[Collected data]
_ _ _ _ _

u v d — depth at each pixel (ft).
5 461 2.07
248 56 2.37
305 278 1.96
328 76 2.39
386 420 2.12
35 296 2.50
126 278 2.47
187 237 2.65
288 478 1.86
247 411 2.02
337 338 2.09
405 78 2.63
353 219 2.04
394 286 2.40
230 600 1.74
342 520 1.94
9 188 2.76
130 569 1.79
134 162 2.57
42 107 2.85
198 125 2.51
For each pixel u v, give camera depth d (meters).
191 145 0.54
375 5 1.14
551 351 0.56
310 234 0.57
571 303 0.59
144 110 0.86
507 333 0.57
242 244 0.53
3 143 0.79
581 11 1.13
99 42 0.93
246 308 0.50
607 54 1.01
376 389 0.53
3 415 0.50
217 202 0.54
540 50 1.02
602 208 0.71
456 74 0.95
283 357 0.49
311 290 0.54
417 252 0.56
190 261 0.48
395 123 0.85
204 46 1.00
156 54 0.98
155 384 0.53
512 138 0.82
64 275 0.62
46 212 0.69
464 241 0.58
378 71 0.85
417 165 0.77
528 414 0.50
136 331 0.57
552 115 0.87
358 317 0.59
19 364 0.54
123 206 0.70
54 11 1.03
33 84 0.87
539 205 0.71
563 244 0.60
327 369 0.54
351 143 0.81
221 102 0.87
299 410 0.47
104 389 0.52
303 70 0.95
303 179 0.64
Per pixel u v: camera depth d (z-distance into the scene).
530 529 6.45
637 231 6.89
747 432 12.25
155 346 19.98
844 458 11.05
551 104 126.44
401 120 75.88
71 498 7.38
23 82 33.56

_ _ _ _ _

Your assignment:
If a line of the records above holds the word "each", show it.

Response area:
u v d — depth at each pixel (ft).
For each pixel u v, give camera depth d (meters).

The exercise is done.